By analyzing t-xy phase diagram under different pressures, the viability of PSD was determined. In this work, the basic PSD and four different heat integration PSD processes including PHI-PSD, EPHI-PSD, FHI-PSD, and EFHI-PSD for separating azeotrope of isobutanol and p-xylene were designed and optimized by sequential iterative procedure. TAC, CO2 emissions, and thermodynamic efficiency of these processes were accurately calculated and comprehensively compared. The findings suggest that all the four heat integration PSD processes are able to reduce TAC and CO2 emissions compared with the basic PSD. Simultaneously, they are also capable of enhancing thermodynamic efficiency. The EPHI-PSD and EFHI-PSD processes have more advantages in economy, thermodynamic efficiency, and environmental protection than ordinary PHI-PSD and FHI-PSD. Although the capital cost of FHI-PSD and EFHI-PSD processes is increased in contrast to the basic PSD, the energy costs have obvious reduction, implying these two processes can have good cost savings in the long term.
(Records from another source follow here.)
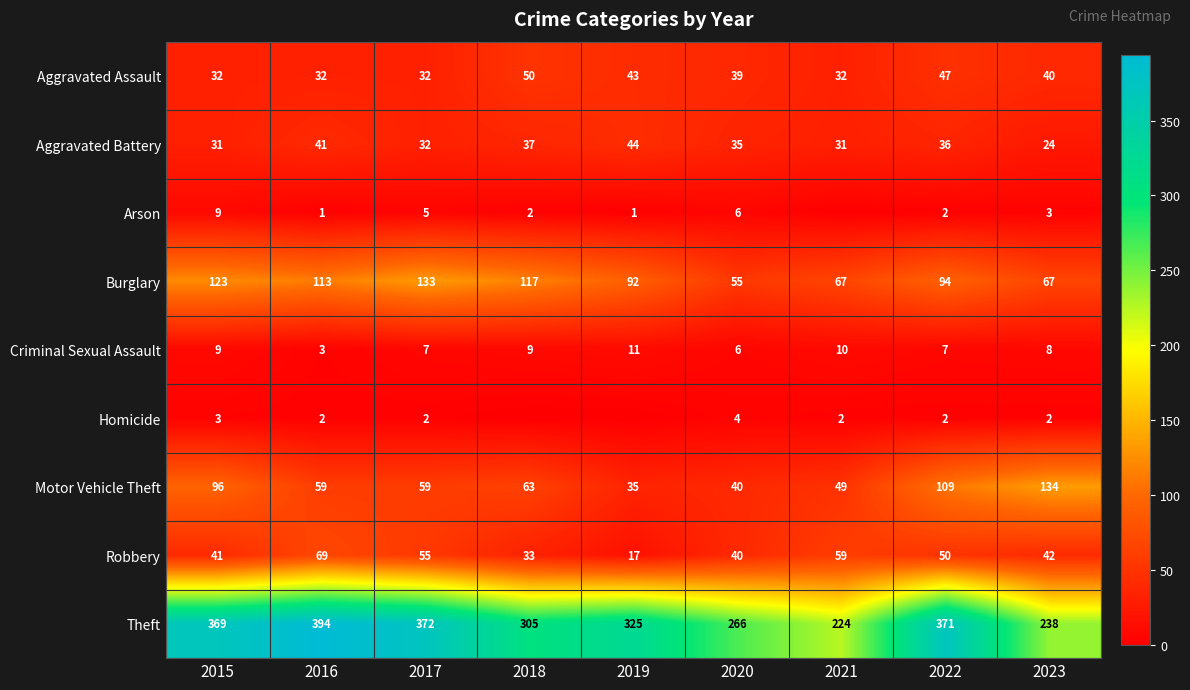

Is it true that Homicide equals 2 at 2017?

True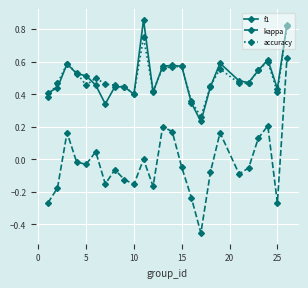

Which series has the widest spread of values?

kappa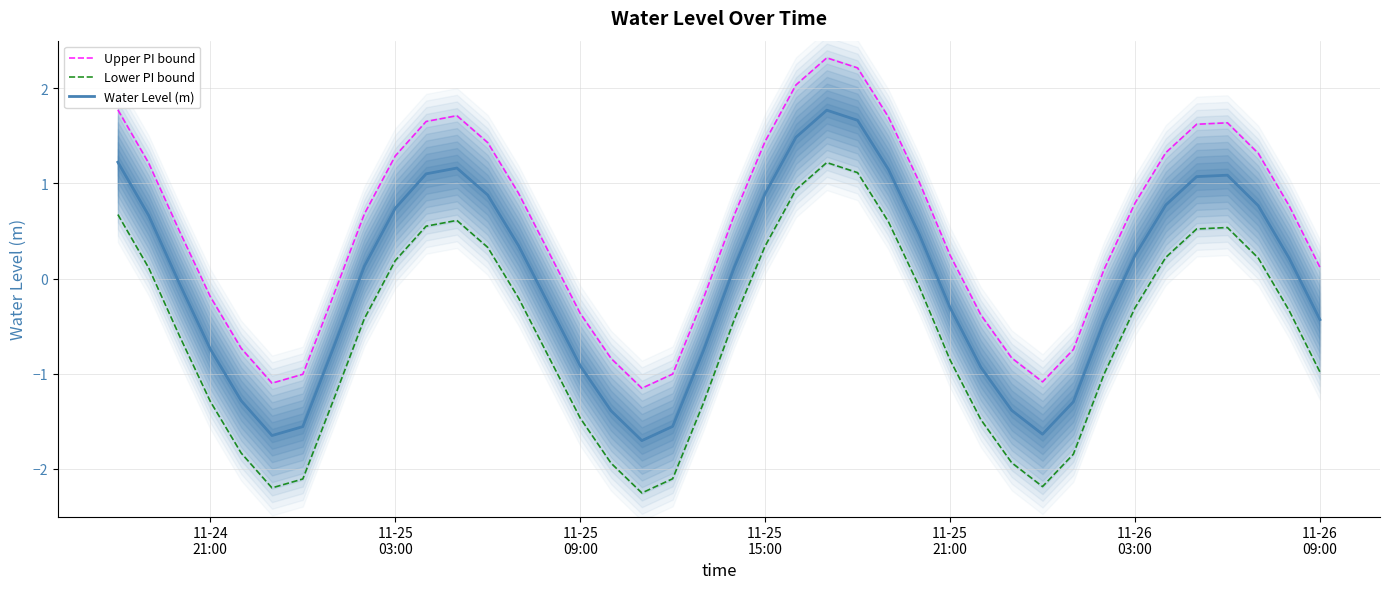

True or false: Lower PI bound and Upper PI bound intersect in this chart.

False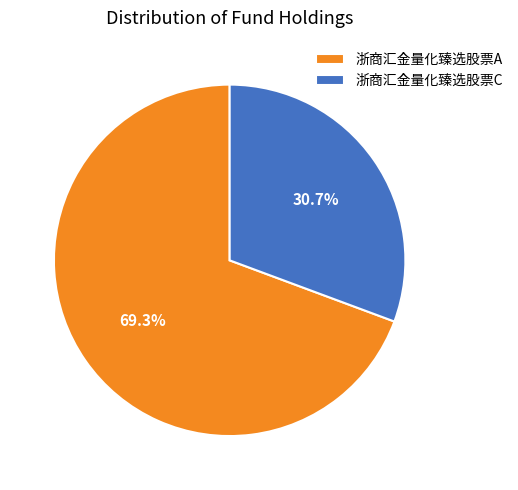

To the nearest percent, what is the combined percentage of 浙商汇金量化臻选股票A and 浙商汇金量化臻选股票C?

100%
The EPHI-PSD process displays the optimum economy and environmental behavior with 37.0% TAC reduction, 50.1% CO2 emissions reduction, and 97.8% rise in thermodynamic efficiency.

However, we need to admit that our design has some limitations. Firstly, when designing these processes, we did not consider the actual tray efficiency, which is an important indicator for evaluating the separation capacity and performance of distillation column. Furthermore, for the purpose of making a more accurate estimation of process TAC, it is necessary to consider the expenditure of the vacuum system. In future studies, we will take these factors into account so as to make the process results more reasonable and closer to actual industry.